-- Page text --
Start of Block
Noble compared efforts by fossil fuel companies to get into school to the promotion of tobacco, junk food and banking services in schools—all recognized forms of advertising which have been banned—saying that her organized believed children were being targeted to “delay climate action”.
“It could be described as ‘petro-grooming’,” Noble said. “Where are these children getting alternative points of view? When BHP is literally funding the education system, or Woodside is sponsoring your school, or Glencore’s bought your laptop, where are you getting the diverse views and options, let alone the partial climate information? Where are they getting their views and skills to succeed in a warming world?”
It is no secret that oil and gas companies operating in Australia have sought to cultivate influence and shape the developing minds of young people since the first discovery of oil in 1953.
When North American firms, Texaco and Standard Oil California, today known as Chevron, first arrived as part of the exploration effort, they brought with them their favored public relations firm: Hill&Knowlton.
Richard “Dick” Darrow, the same man who handled Hill&Knowlton’s US tobacco and oil industry accounts, would represent them on the ground in Australia. In March 1954, the firm outlined a marketing strategy to help improve the industry’s image that planned to use “school kits” developed by Standard Oil California, court universities, and encourage “community cooperation” programs.
These efforts continued on a company-by-company basis up through the decades until the early 1990s when the Australian Institute of Petroleum and Australian Petroleum Exploration Association, today known as Australian Energy Producers, partnered in a coordinated program targeting Australian schools.
The aim of this program was to “improve the public perception of the industry and the way in which it is portrayed within the education system” and the details were laid out in a 1994 paper presented at the national industry conference.
“By assisting the wider understanding of petroleum matters, the industry will enhance its own viability and ultimately its long-term survival,” it said. “An involvement in education can create familiarity and reach the people who have a stake in the industry’s future. Contributions to education identify a company as a good corporate citizen.”

An image of future Australia prime minister Tony Abbott at the launch of “The Big Book of Oil and Gas” produced by the oil industry at a Canberra High School in May/June 1997.
End of Block
-- Listed records --
Start of Block
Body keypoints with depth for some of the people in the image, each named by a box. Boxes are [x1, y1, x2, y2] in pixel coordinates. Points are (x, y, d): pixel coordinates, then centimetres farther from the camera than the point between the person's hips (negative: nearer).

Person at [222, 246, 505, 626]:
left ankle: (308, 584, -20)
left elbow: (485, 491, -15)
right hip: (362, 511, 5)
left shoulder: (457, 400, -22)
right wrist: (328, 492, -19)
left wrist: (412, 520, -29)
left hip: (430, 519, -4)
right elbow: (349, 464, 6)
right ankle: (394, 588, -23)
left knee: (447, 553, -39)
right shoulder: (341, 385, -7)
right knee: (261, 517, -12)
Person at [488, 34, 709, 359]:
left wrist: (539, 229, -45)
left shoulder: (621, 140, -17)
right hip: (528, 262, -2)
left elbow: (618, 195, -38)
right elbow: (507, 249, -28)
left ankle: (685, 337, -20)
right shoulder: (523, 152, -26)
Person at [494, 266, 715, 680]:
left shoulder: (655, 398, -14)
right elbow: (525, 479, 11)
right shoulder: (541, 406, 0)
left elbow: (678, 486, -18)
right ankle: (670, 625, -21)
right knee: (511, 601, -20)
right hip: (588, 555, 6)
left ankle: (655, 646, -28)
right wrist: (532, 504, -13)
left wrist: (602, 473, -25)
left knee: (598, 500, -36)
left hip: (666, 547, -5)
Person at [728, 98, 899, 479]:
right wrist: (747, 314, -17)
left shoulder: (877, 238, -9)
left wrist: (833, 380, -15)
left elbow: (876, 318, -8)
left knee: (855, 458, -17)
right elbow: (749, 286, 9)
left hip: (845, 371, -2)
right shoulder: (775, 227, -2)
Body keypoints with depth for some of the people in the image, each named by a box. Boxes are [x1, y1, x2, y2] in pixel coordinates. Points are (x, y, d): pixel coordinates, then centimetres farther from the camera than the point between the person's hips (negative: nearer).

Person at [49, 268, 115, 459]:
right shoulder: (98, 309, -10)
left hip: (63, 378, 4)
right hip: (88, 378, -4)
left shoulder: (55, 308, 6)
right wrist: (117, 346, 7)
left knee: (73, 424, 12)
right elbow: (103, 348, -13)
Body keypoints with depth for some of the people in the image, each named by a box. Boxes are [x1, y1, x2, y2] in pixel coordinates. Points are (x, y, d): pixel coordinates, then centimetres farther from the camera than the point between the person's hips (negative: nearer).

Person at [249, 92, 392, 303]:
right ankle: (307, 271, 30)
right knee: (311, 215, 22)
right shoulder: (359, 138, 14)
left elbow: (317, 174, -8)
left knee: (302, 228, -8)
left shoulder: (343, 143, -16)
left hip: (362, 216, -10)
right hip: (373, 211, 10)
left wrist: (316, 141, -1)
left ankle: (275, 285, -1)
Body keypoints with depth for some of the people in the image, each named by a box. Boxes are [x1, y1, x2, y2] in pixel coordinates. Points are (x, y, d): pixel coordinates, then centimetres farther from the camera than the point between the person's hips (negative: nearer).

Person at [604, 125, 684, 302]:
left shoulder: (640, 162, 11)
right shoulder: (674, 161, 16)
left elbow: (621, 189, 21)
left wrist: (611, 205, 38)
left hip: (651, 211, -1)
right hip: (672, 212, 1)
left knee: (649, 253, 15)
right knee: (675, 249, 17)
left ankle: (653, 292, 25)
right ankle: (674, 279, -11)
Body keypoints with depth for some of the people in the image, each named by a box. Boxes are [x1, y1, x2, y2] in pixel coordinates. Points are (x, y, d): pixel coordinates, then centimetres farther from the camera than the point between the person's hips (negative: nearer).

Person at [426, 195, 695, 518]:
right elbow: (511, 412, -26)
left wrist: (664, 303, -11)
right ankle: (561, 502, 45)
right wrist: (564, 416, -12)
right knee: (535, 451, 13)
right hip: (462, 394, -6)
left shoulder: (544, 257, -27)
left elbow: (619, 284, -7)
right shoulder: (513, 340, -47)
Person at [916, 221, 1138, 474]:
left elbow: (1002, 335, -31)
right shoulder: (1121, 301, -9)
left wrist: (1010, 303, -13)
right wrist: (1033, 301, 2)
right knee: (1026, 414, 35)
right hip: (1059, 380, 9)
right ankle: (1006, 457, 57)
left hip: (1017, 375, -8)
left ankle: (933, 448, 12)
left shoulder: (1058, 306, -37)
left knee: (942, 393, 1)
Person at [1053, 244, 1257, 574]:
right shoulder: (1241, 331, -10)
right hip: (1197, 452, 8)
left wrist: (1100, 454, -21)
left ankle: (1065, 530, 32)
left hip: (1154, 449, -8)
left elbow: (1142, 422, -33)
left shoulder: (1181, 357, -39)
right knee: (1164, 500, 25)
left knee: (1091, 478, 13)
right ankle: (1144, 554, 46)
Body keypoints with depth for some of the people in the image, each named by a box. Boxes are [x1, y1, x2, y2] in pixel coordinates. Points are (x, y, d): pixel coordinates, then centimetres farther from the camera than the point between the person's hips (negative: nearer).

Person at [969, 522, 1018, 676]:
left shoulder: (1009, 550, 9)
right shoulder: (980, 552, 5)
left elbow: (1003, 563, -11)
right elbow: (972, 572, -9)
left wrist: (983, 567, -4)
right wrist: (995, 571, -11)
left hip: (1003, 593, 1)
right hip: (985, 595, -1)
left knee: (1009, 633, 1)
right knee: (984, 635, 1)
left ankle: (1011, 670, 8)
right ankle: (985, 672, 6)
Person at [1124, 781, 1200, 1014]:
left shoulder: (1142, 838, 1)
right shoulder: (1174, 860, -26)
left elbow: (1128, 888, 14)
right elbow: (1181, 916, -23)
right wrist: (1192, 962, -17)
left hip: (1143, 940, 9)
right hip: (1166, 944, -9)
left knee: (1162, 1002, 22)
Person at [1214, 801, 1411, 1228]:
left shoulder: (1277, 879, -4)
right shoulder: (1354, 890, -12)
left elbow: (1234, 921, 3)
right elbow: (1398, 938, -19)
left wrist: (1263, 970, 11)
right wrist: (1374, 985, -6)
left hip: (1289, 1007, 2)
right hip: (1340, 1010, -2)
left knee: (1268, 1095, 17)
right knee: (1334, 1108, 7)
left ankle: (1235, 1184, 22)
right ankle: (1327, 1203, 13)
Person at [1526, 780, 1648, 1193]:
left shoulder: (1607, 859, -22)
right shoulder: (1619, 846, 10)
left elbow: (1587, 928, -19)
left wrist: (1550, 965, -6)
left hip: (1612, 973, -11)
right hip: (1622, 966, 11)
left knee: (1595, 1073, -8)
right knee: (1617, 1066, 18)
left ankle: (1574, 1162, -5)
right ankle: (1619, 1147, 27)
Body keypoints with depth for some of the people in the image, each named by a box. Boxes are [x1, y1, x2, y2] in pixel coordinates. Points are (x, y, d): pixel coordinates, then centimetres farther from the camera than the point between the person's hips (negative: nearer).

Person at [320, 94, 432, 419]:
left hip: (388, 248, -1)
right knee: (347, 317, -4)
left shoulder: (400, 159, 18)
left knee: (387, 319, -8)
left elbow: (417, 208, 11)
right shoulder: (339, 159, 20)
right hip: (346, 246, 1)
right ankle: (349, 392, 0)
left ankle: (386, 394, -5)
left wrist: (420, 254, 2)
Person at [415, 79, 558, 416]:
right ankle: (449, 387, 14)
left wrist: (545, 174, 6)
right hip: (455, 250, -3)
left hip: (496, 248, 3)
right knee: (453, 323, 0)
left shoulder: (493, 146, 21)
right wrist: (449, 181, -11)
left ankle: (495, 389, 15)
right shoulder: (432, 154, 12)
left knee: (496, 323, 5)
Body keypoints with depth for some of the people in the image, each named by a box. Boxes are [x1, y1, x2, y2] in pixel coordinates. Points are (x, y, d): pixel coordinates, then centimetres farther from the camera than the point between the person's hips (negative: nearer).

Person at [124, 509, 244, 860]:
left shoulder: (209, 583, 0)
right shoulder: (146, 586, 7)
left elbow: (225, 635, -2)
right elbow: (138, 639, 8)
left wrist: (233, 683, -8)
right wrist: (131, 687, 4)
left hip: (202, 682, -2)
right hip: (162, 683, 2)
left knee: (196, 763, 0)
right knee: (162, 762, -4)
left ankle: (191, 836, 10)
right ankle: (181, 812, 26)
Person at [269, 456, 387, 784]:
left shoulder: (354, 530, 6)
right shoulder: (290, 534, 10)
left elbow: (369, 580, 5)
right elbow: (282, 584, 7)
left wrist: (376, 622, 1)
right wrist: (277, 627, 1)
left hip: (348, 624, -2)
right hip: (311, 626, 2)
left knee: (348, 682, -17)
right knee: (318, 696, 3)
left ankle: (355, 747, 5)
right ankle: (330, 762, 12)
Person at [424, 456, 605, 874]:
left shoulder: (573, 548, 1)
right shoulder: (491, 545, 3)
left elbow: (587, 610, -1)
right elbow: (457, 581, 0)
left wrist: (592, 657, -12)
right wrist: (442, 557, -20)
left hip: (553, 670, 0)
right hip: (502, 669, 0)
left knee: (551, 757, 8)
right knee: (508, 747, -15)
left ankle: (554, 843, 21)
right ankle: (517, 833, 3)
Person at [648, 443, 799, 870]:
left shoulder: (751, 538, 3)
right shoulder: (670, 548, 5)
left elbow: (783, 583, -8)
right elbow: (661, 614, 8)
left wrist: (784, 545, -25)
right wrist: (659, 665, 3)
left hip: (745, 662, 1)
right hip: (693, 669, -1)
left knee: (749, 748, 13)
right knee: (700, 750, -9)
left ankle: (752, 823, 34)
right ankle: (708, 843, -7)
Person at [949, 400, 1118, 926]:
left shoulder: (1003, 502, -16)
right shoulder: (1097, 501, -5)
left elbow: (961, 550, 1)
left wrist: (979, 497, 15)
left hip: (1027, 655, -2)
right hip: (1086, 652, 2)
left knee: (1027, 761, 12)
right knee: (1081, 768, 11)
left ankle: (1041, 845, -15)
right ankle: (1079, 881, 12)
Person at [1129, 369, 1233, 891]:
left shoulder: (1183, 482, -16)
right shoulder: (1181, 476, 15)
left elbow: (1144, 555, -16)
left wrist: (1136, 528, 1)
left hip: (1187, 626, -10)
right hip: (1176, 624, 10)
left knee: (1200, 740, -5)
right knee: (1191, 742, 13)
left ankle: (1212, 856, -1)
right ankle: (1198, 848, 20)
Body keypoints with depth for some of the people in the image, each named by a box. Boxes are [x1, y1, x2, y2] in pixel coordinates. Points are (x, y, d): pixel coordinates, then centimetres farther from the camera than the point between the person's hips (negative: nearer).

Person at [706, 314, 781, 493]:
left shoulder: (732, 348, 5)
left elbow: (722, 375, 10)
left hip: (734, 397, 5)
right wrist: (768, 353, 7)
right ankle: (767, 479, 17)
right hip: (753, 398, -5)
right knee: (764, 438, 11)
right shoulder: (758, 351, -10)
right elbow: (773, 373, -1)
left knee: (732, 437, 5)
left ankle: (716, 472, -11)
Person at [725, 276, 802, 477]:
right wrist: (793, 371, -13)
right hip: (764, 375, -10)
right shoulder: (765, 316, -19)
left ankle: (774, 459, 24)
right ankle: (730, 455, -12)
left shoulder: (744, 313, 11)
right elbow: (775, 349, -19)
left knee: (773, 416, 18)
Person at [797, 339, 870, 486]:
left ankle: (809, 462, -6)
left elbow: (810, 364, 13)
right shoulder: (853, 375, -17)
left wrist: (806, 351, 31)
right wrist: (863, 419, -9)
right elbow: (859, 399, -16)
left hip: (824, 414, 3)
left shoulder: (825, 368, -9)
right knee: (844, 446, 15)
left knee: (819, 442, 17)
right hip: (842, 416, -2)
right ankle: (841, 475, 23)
End of Block
-- Activities --
[A] In the text about the oil and gas industry in Australian schools, which public relations firm did Texaco and Standard Oil California bring with them to Australia?
[B] Continue the text about the oil and gas industry in Australian schools from the point where it stops.
The items are separate material and have no connection to the text about the oil and gas industry in Australian schools.

-- Answers to the exercise --
[A] Hill&Knowlton.

[B]
The advent of the internet dealt that program a blow, but variations have continued on since, with fossil fuel sponsorship of kids swimming programs, anthropomorphized coal mascots and sports clubs.
Associate Professor Eve Mayes from Deakin University who studies the sponsorship practices, teaching programs and production of school materials by fossil fuel companies, particularly where they talk about climate change, said there were “many questions” about the extent of corporate influence on young people in Australia. She said there had been a withdrawal of public funding for educational institutions that has often left them vulnerable to overtures from large corporate sponsors or philanthropic organizations where there is no clarity about who is provided the money, or a particular view about how it should be spent.
“I think it’s quite insidious, it’s an attempt to creep into settings where children and young people are learning and shape how they perceive companies that continue to produce fossil fuels,” Mayes said.
Of particular concern, Mayes said, was the power dynamic that is created when it comes to private philanthropy or corporate sponsorship as often the institution that is receiving the gift can feel obligated or loyal to the donor, and so becomes reluctant to criticize them.
“The big question in all this is who benefits? Who benefits from fossil fuel companies providing these resources, financially or otherwise in settings where children and young people play and learn?” she said. “And, is it in the best interests of children and young people to be supported through the resources of an industry with a commercial interest? Especially as young people will inherit this world.”